Uniform flow is another significant benefit of the flat film degasser. Optimum degassing solutions achieve any level of performance, for any flow rate, within the range of applied vacuum. In the first instance, the degassing channel should meet the performance requirements of any analytical scale HPLC system. Simultaneously, the degasser should minimize the movement of solvent vapors across the membrane – a process known as pervaporation – to reduce concentration changes in mixed mobile phases and, at the same time, minimize the amount of solvent vapor discharged into the laboratory atmosphere.

The film degasser is enhanced by our vacuum control methodology for constant performance, which allows for advanced control in order to select the optimal degassing efficiency for any HPLC separation method. This enables consistent operation to reduce pervaporation and associated mobile phase concentration changes. It also provides the user with the ability to integrate the degasser into the separation method control protocol and select a given efficiency for any HPLC system, which they can then dial up or down to get the exact specification they need for any application.

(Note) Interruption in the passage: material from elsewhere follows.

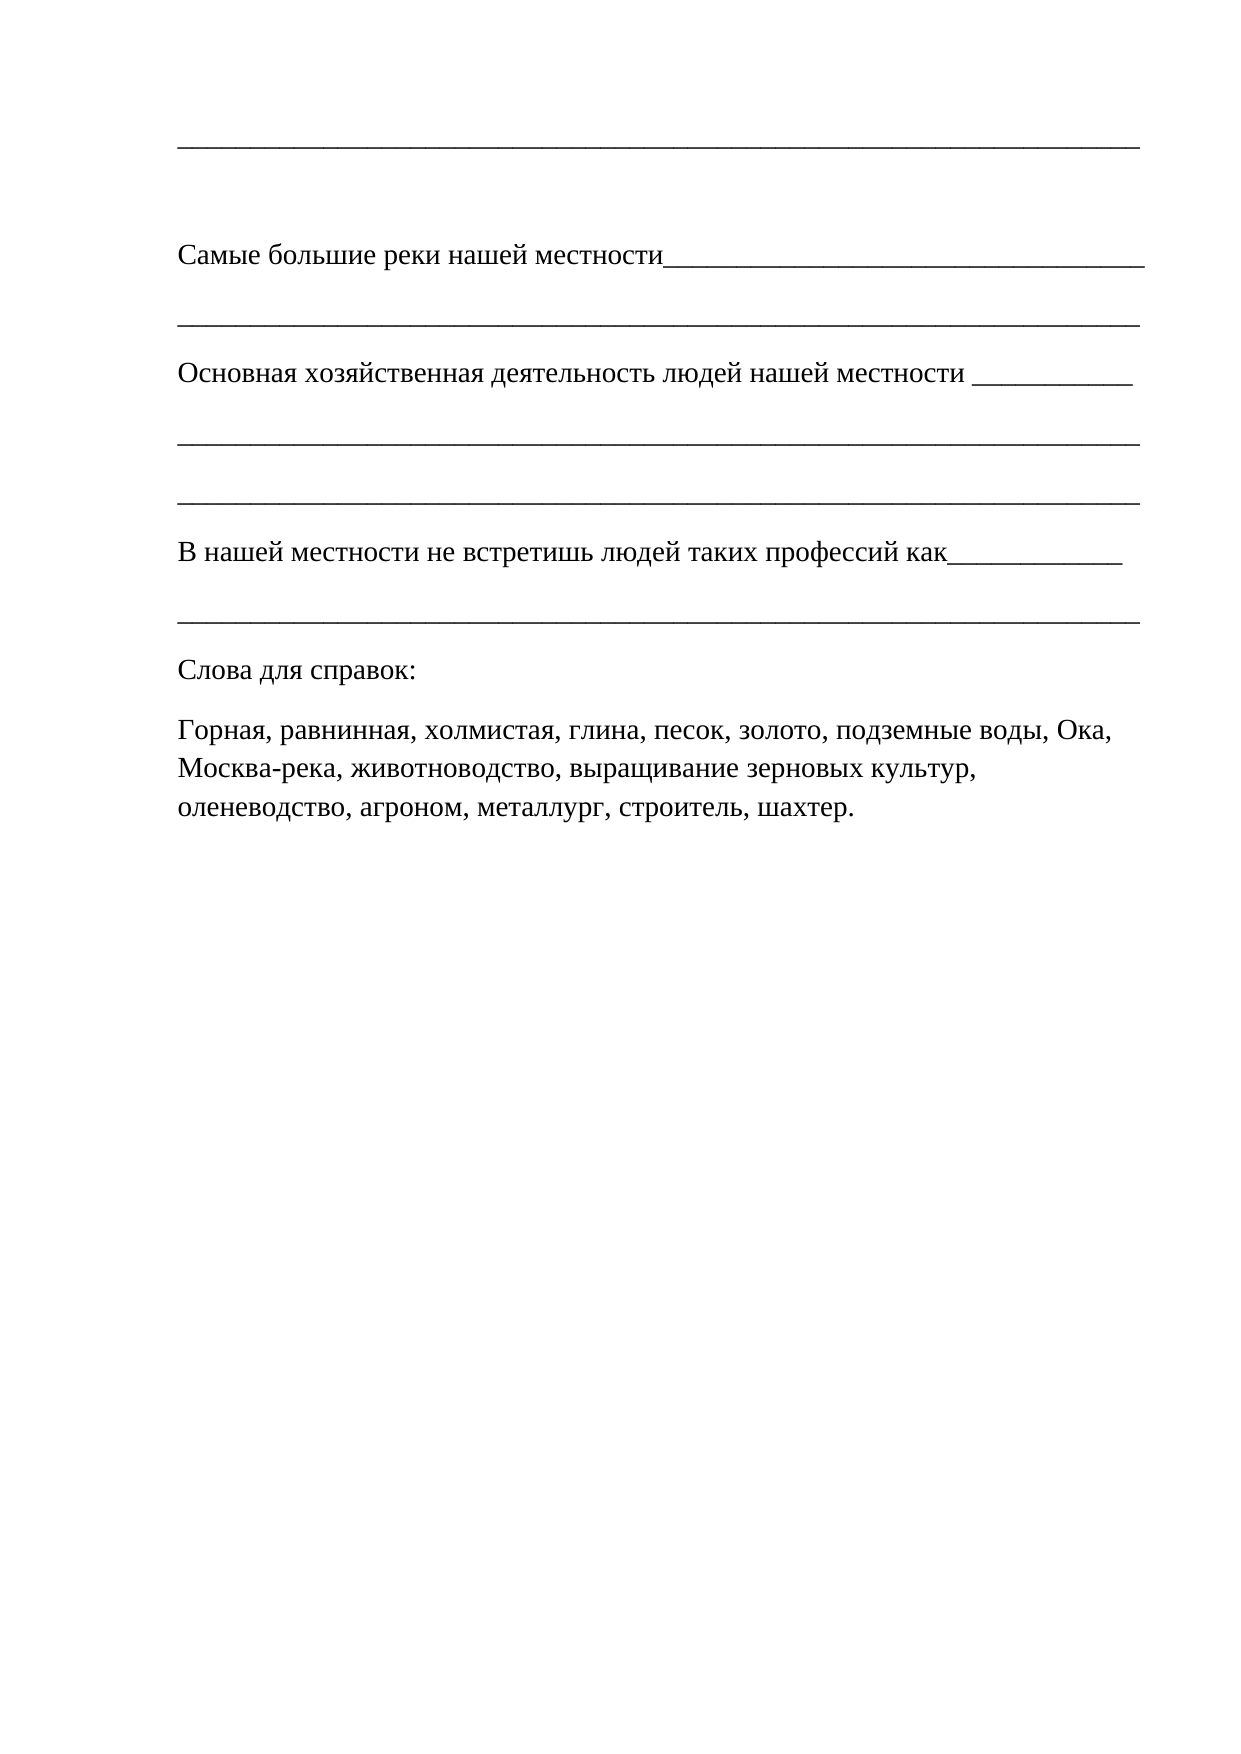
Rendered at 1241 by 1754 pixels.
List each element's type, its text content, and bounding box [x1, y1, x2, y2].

The introduction of flat film membranes into the market represents a significant step forward for the industry and is likely to improve the efficiency of analytical laboratories in the future.

KS: Environmental impact and sustainability are increasingly important considerations for laboratories. Are there any features or design considerations that you would like to highlight where the new degasser offers environmental or sustainability improvements?

The IDEX Flat Film Degasser offers a versatile, high performance system that is suitable for universal applications. It eliminates the design limitations of tubular-based degassers, delivering reduced pervaporation and a lower environmental impact by controlling the discharge of solvent vapors to the laboratory atmosphere, therefore lowering the lab’s environmental impact. The reduction of pervaporation from pre-mixed mobile phases also leads to a more consistent chromatography.

Moreover, increased solvent compatibility and the intelligent control of the applied vacuum offers one solution for multiple HPLC applications in a single instrument.

Saba Jazeeli was speaking to Dr Karen Steward, Science Writer for Technology Networks.